The best result? I see both of my daughters walking with the Lord, raising their children in the Lord, ministering in their churches, and serving others.

Me: In what ways can homeschoolers involve and utilize grandparents in their homeschool?

 Mama: It may not seem like a big thing, but one of the very greatest blessings was that my parents kept my girls each year so that my husband and I could attend the annual homeschool conference. I felt that it was my professional conference. After all, when I'd been a writer for a Christian magazine, I frequently attended (and loved!) Christian writers' conferences. (Also it's very important for dads to attend—it helps insure that you have the same vision and are on the same page. You make those important decisions about curriculum and techniques and solutions to problems together.)

Those conferences gave me vision and encouragement and taught me how-tos. I wasn't alone. And in many ways, they were like an annual revival, drawing me closer to the Lord, reminding me why I was doing this. Showing me that it was a worthwhile calling. Then came the time that the girls were old enough to attend with us. They loved it! They saw friends they'd made through Christian debate tournaments. It was a joy for our family each year.

Back to grandparents. I think the biggest thing, aside from enabling us to attend the conferences, was just the way they loved and supported our daughters. They didn't always understand what we were doing, but they were encouraging and loving.

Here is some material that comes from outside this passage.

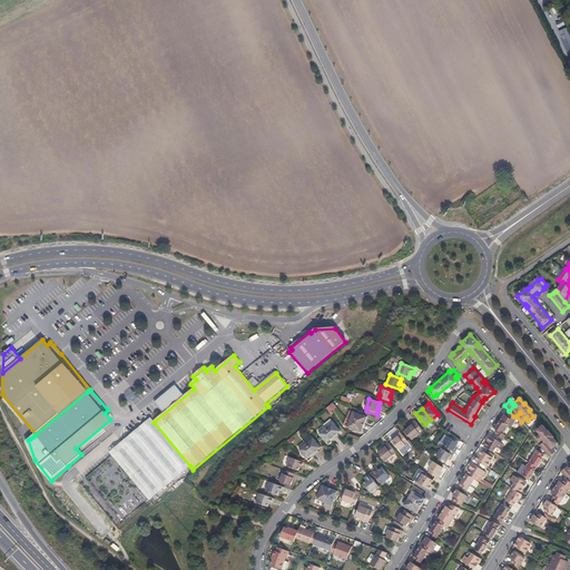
[(351,419),(365,424),(367,416),(354,411),(353,412),(351,419)]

That brings me to what my husband and I try to do to help. We are still in the 24/7 educational mode and always try to help our grandchildren learn as they spend time with us. When we give gifts, we try to keep in mind what they are learning and seek games, toys, equipment that will further their education. We also help with the cost of some curriculums and such that are needed. And our library (we did acquire a lot of books over the years) is always open to them. We also just love to spend time with them.

It's harder with our grandaughters who don't live near us. We try to take an interest in what they are interested in. Practically it mostly comes down to gifts. We try to give gifts that they'll like and that will help them in their education.

Two things we consciously try to do: we try to be supportive to our children as they raise their children in the Lord and reinforce what they teach. And we try to teach our grandchildren about their family heritage to help give them roots and a vision of the continuity of life. It's showing our grandchildren their place in history.

Me: What would you like to tell homeschool moms today (maybe something that helped you, or that you wish someone had told you?)

Mama: Trust the Lord. Seek Him. You aren't going to be a perfect homeschool mom, teacher, whatever. Ask for what you need. Friends? Help with math? A way to communicate a certain concept? God is good and he wants us to train our children in godliness and for them to have a godly perspective on the world. He wants us to disciple them, because that's what homeschool is. It has a way of showing you what's really important.

Another thing I'd urge homeschool families to do: go to a good Christian homeschool conference. It's your professional conference. You'd go to trainings for another career, wouldn't you? Don't try to tough it out alone.

Are you lonely? Ask God to provide you with mature, godly friends who will encourage you in what He's called you to do. It may not come at the pace you want it to (after all, He wants you to depend first on Him), but He will provide. He did for me!